Carter was past believing in coincidences.
“Mother
fucker
,” he swore as he went down the stairs three at a time. Unlocking and relocking the door behind him took too long, and by the time he reached his car—a two-year-old white Toyota Camry, chosen specifically because they were a common sight on the roads—both vehicles were long gone.
Undeterred, Carter followed the road in the hope that he might regain sight of the distinctive Mazda. Ten minutes of frustration and too many sets of red lights later, he gave up. The chance of them staying on the same road fell every minute and the pursuit was already becoming a fool’s errand. Instead he pulled over and called Lovecraft to warn her. He was shunted to voice mail twice before he gave up in frustration. He sent her a text message in a last attempt, but doubted she’d bother to check her phone until it was irrelevant.

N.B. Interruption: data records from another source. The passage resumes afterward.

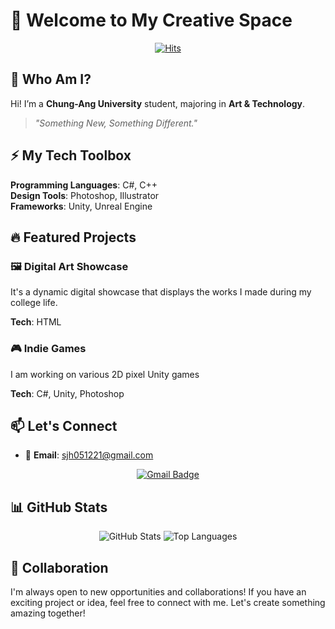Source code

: # 🌌 Welcome to My Creative Space

<div align="center">
  
  [![Hits](https://hits.seeyoufarm.com/api/count/incr/badge.svg?url=https%3A%2F%2Fgithub.com%2FYourGitHubUsername&count_bg=%2379C83D&title_bg=%23555555&icon=github.svg&icon_color=%23E7E7E7&title=visits&edge_flat=false)](https://hits.seeyoufarm.com)
  
</div>

## 🎨 Who Am I?
Hi! I’m a **Chung-Ang University** student, majoring in **Art & Technology**. 

> _"Something New, Something Different."_  


## ⚡ My Tech Toolbox
**Programming Languages**: C#, C++  
**Design Tools**: Photoshop, Illustrator  
**Frameworks**: Unity, Unreal Engine

## 🔥 Featured Projects
### 🖼️ **Digital Art Showcase**
It's a dynamic digital showcase that displays the works I made during my college life.

**Tech**: HTML

### 🎮 **Indie Games**
I am working on various 2D pixel Unity games

**Tech**: C#, Unity, Photoshop

## 📫 Let's Connect
- 📧 **Email**: [sjh051221@gmail.com](mailto:sjh051221@gmail.com)

<div align="center">

  [![Gmail Badge](https://img.shields.io/badge/Email-Me!-D14836?style=for-the-badge&logo=gmail&logoColor=white)](mailto:sjh051221@gmail.com)
  
</div>

## 📊 GitHub Stats
<div align="center">

  ![GitHub Stats](https://github-readme-stats.vercel.app/api?username=YourGitHubUsername&show_icons=true&theme=radical)
  ![Top Languages](https://github-readme-stats.vercel.app/api/top-langs/?username=YourGitHubUsername&layout=compact&theme=radical)

</div>

## 🤝 Collaboration
I'm always open to new opportunities and collaborations! If you have an exciting project or idea, feel free to connect with me. Let's create something amazing together!

<!--
**Jun2-1221/Jun2-1221** is a ✨ _special_ ✨ repository because its `README.md` (this file) appears on your GitHub profile.

Here are some ideas to get you started:

- 🔭 I’m currently working on ...
- 🌱 I’m currently learning ...
- 👯 I’m looking to collaborate on ...
- 🤔 I’m looking for help with ...
- 💬 Ask me about ...
- 📫 How to reach me: ...
- 😄 Pronouns: ...
- ⚡ Fun fact: ...
-->
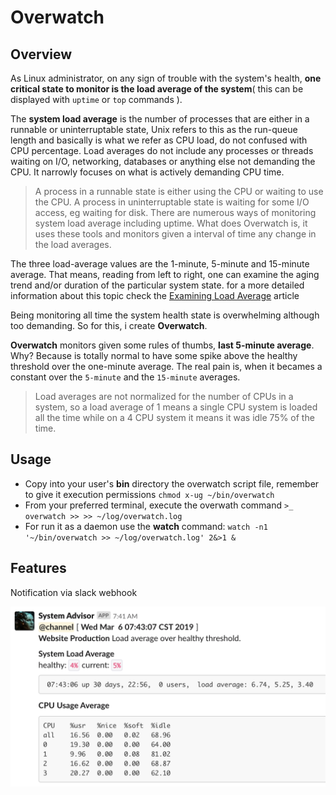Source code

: Overwatch
=========

## Overview

As Linux administrator, on any sign of trouble with the system's health, __one critical state to monitor is the load average of the system__( this can be displayed with `uptime` or `top` commands ).

The __system load average__ is the number of processes that are either in a runnable or uninterruptable state, Unix refers to this as the run-queue length and basically is what we refer as CPU load, do not 
confused with CPU percentage. Load averages do not include any processes or threads waiting on I/O, networking, databases or anything else not demanding the CPU. It narrowly focuses on what is actively demanding CPU time. 

>A process in a runnable state is either using the CPU or waiting to use the CPU.
>A process in uninterruptable state is waiting for some I/O access, eg waiting for disk.
There are numerous ways of monitoring system load average including uptime. What does Overwatch is, it uses these tools and monitors given a interval of time any change in the load averages.

The three load-average values are the 1-minute, 5-minute and 15-minute average.  That means, reading from left to right, one can examine the aging trend and/or duration of the particular system state. for a more detailed information about this topic check the [Examining Load Average](https://www.linuxjournal.com/article/9001) article

Being monitoring all time the system health state is overwhelming although too demanding. So for this, i create __Overwatch__. 

__Overwatch__ monitors given some rules of thumbs, __last 5-minute average__. Why? Because is totally normal to have some spike above the healthy threshold over the one-minute average. The real pain is, when it becames a constant over the `5-minute` and the `15-minute` averages.

>Load averages are not normalized for the number of CPUs in a system, so a load average of 1 means a single CPU system is loaded all the time while on a 4 CPU system it means it was idle 75% of the time.

## Usage

- Copy into your user's __bin__ directory the overwatch script file, remember to give it execution permissions `chmod x-ug ~/bin/overwatch`
- From your preferred terminal, execute the overwath command `>_ overwatch >> >> ~/log/overwatch.log`
- For run it as a daemon use the __watch__ command: `watch -n1 '~/bin/overwatch >> ~/log/overwatch.log' 2&>1 &`

## Features

Notification via slack webhook

![slack-report](https://github.com/noize-e/overwatch/blob/master/overwatch-report.png)

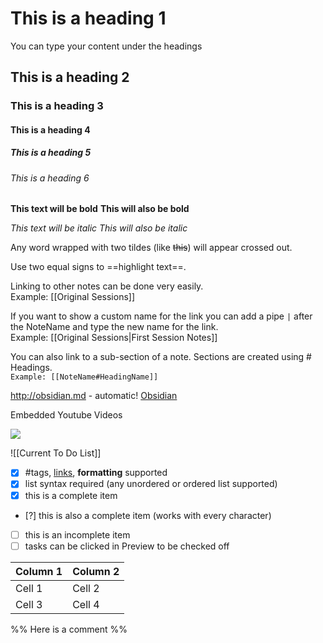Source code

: 
# This is a heading 1 
You can type your content under the headings 
## This is a heading 2 
### This is a heading 3 
#### This is a heading 4 
##### This is a heading 5 
###### This is a heading 6


**This text will be bold**
__This will also be bold__

*This text will be italic*
_This will also be italic_

Any word wrapped with two tildes (like ~~this~~) will appear crossed out.

Use two equal signs to ==highlight text==.

Linking to other notes can be done very easily.  
Example: [[Original Sessions]]

If you want to show a custom name for the link you can add a pipe `|` after the NoteName and type the new name for the link.  
Example: [[Original Sessions|First Session Notes]]

You can also link to a sub-section of a note. Sections are created using # Headings.  
`Example: [[NoteName#HeadingName]]`

http://obsidian.md - automatic! 
[Obsidian](http://obsidian.md)

Embedded Youtube Videos

![](https://www.youtube.com/watch?v=FVmdd942Y2c)

![[Current To Do List]]


- [x] #tags, [links](), **formatting** supported
- [x] list syntax required (any unordered or ordered list supported)
- [x] this is a complete item
- [?] this is also a complete item (works with every character) 
- [ ] this is an incomplete item 
- [ ] tasks can be clicked in Preview to be checked off

| Column 1 | Column 2 |  
| -------- | -------- |  
| Cell 1 | Cell 2 |  
| Cell 3 | Cell 4 |

%%
Here is a comment 
%%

He tapped his fingers on the steering wheel and tried to think what to do next. The first thought that came to mind was a bad, idiotic, dangerous one. In the normal run of things, he would probably have disregarded it for exactly those reasons, but he was angry and frustrated, the encounter in the bookstore had left him feeling marginalized and stupid, and any distance he felt in the Colt investigation had just gone out the window. Colt had decided to make it personal, to beard the lion in his den.